Sonia fought for months for better access to Doreen before deciding to remove her from the home. She added: “It was too much to watch someone I love suffer in the last years of

her life. It’s going to be really difficult having her at home.

“I can’t believe it has come to this but it’s the only option I have left.

“There are ­Government ministers who are supposed to be looking out for old people – Jeane Freeman, Christina McKelvie, Shirley-Anne Somerville and, of course, the First Minister, Nicola Sturgeon.

“But when it comes down to it, nobody seems to give a hoot. All they care about is Covid death statistics, not whether ­people are living anything like a decent life.

“Nicola Sturgeon is always telling us how much she cares and how much she understands what it’s like for ordinary people.

“But there’s only so much you can listen to before ­questioning whether that can really be true.

“I don’t understand how anyone with the power to step in and do something can sit on the sidelines hoping it just sorts itself out.”

Sonia also criticised other agencies, claiming they have been ineffective in improving conditions for the elderly during the coronavirus crisis.

She added: “Hopefully I’ll get my nan out and she’ll be able to regain some sort of a life but for others who have to stay in these homes, it’s an absolute tragedy.

“People deserve better.
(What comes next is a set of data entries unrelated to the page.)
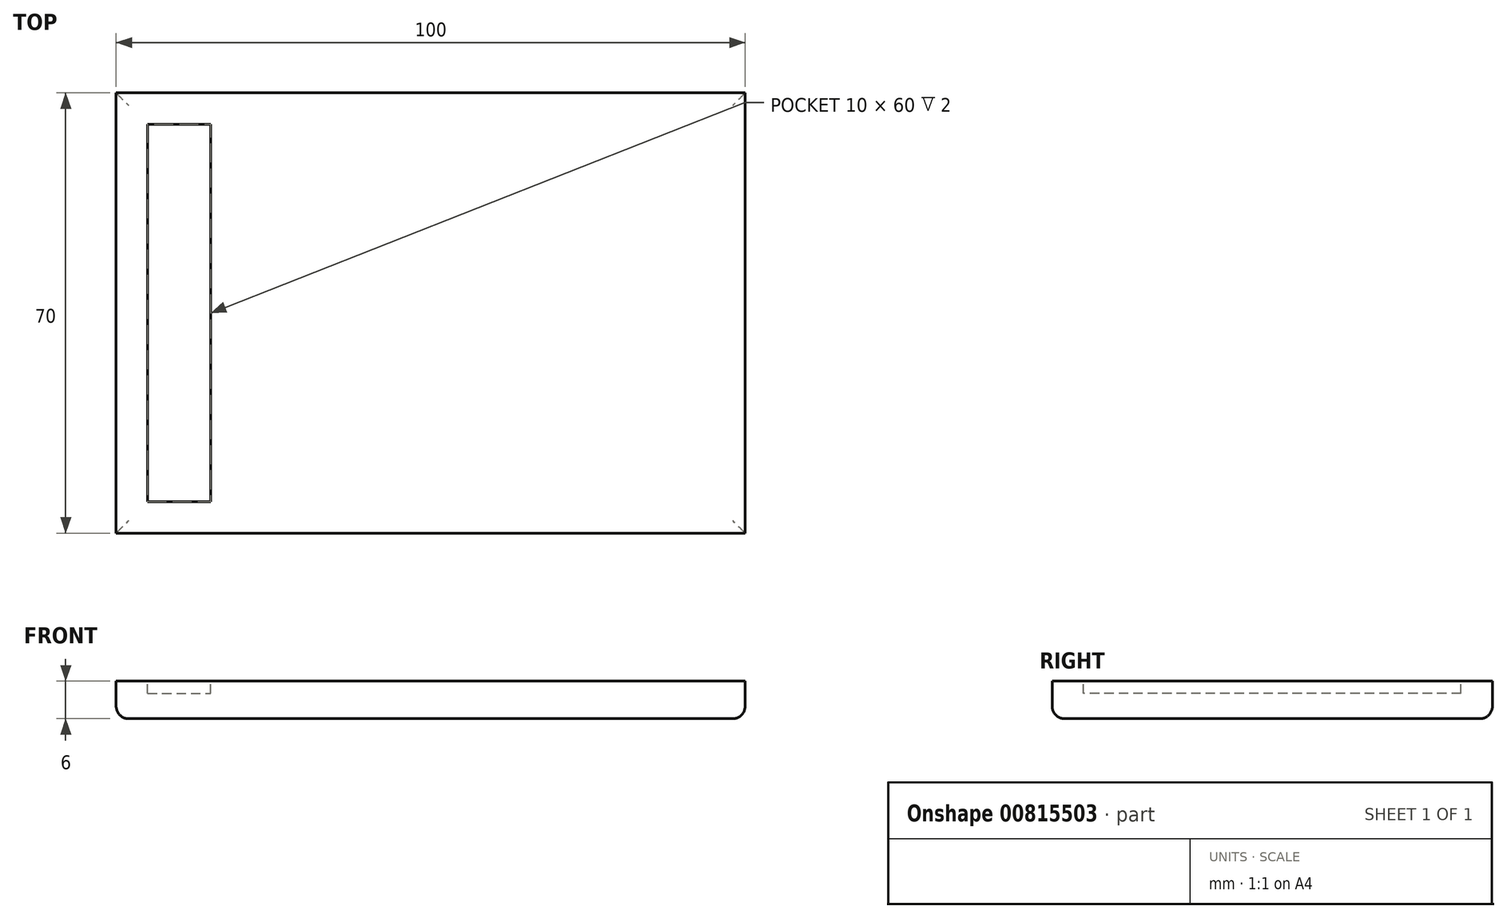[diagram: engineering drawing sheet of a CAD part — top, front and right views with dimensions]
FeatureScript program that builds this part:
annotation { "Feature Type Name" : "Feature", "Feature Type Description" : "" }
export const myFeature = defineFeature(function(context is Context, id is Id, definition is map)
    precondition{}
    {
        {
            var Q0;
            Q0=qCreatedBy(makeId("Top.planeOp"),FACE);
            var sketch = newSketch(context, id + "F0", { "sketchPlane" : qUnion([Q0])});
            skLineSegment(sketch, "E0.bottom", {"start": v(50, 35) * mm, "end": v(-50, 35) * mm});
            skLineSegment(sketch, "E0.top", {"start": v(50, -35) * mm, "end": v(-50, -35) * mm});
            skLineSegment(sketch, "E0.left", {"start": v(50, 35) * mm, "end": v(50, -35) * mm});
            skLineSegment(sketch, "E0.right", {"start": v(-50, 35) * mm, "end": v(-50, -35) * mm});
            skPoint(sketch, "E0.middle", {"position": v(0, 0) * mm});
            skSolve(sketch);
        }
        {
            var Q0;
            Q0=makeQuery(id+"F0.imprint","IMPRINT",FACE,{"disambiguationData":[TD([[makeQuery(id+"F0.imprint","IMPRINT",EDGE,{"derivedFrom":sQuery(id+"F0.wireOp",EDGE,"E0.bottom")}),1.0]])]});
            extrude(context, id + "F1", {"entities" : qUnion([Q0]), "depth" : 6 * mm, "offsetDistance" : 25 * mm});
        }
        {
            var Q0;
            Q0=makeQuery(id+"F1.opExtrude","CAP_EDGE",EDGE,{"disambiguationData":[OSD([sQuery(id+"F0.wireOp",EDGE,"E0.top")])],"isStart":true});
            var Q1;
            Q1=makeQuery(id+"F1.opExtrude","CAP_EDGE",EDGE,{"disambiguationData":[OSD([sQuery(id+"F0.wireOp",EDGE,"E0.left")])],"isStart":true});
            var Q2;
            Q2=makeQuery(id+"F1.opExtrude","CAP_EDGE",EDGE,{"disambiguationData":[OSD([sQuery(id+"F0.wireOp",EDGE,"E0.bottom")])],"isStart":true});
            var Q3;
            Q3=makeQuery(id+"F1.opExtrude","CAP_EDGE",EDGE,{"disambiguationData":[OSD([sQuery(id+"F0.wireOp",EDGE,"E0.right")])],"isStart":true});
            fillet(context, id + "F2", {"entities" : qUnion([Q0, Q1, Q2, Q3]), "radius" : 2 * mm, "tangentPropagation" : true, "allowEdgeOverflow" : false});
        }
        {
            var Q0;
            Q0=makeQuery(id+"F1.opExtrude","CAP_FACE",FACE,{"disambiguationData":[OSD([sQuery(id+"F0.wireOp",EDGE,"E0.bottom"),sQuery(id+"F0.wireOp",EDGE,"E0.top"),sQuery(id+"F0.wireOp",EDGE,"E0.left"),sQuery(id+"F0.wireOp",EDGE,"E0.right")])],"isStart":false});
            var sketch = newSketch(context, id + "F3", { "sketchPlane" : qUnion([Q0])});
            skLineSegment(sketch, "E1.bottom", {"start": v(-45, 30) * mm, "end": v(-35, 30) * mm});
            skLineSegment(sketch, "E1.top", {"start": v(-45, -30) * mm, "end": v(-35, -30) * mm});
            skLineSegment(sketch, "E1.left", {"start": v(-45, 30) * mm, "end": v(-45, -30) * mm});
            skLineSegment(sketch, "E1.right", {"start": v(-35, 30) * mm, "end": v(-35, -30) * mm});
            skPoint(sketch, "E1.middle", {"position": v(-40, 0) * mm});
            skSolve(sketch);
        }
        {
            var Q0;
            Q0=makeQuery(id+"F3.imprint","IMPRINT",FACE,{"disambiguationData":[TD([[makeQuery(id+"F3.imprint","IMPRINT",EDGE,{"derivedFrom":sQuery(id+"F3.wireOp",EDGE,"E1.bottom")}),-1.0]])]});
            extrude(context, id + "F4", {"entities" : qUnion([Q0]), "operationType" : NewBodyOperationType.REMOVE, "oppositeDirection" : true, "depth" : 2 * mm, "offsetDistance" : 25 * mm});
        }
    });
There is a lot of anger mounting over this.

“It’s not just the Scottish Government.

"Organisations like the Care Commission, Scottish Care, local authority public health officials – they’ve all been happy to close their eyes to a human rights disaster.

“It’s not too late for them to do the right thing and give people back the rights that should never have been taken away from them in the first place.”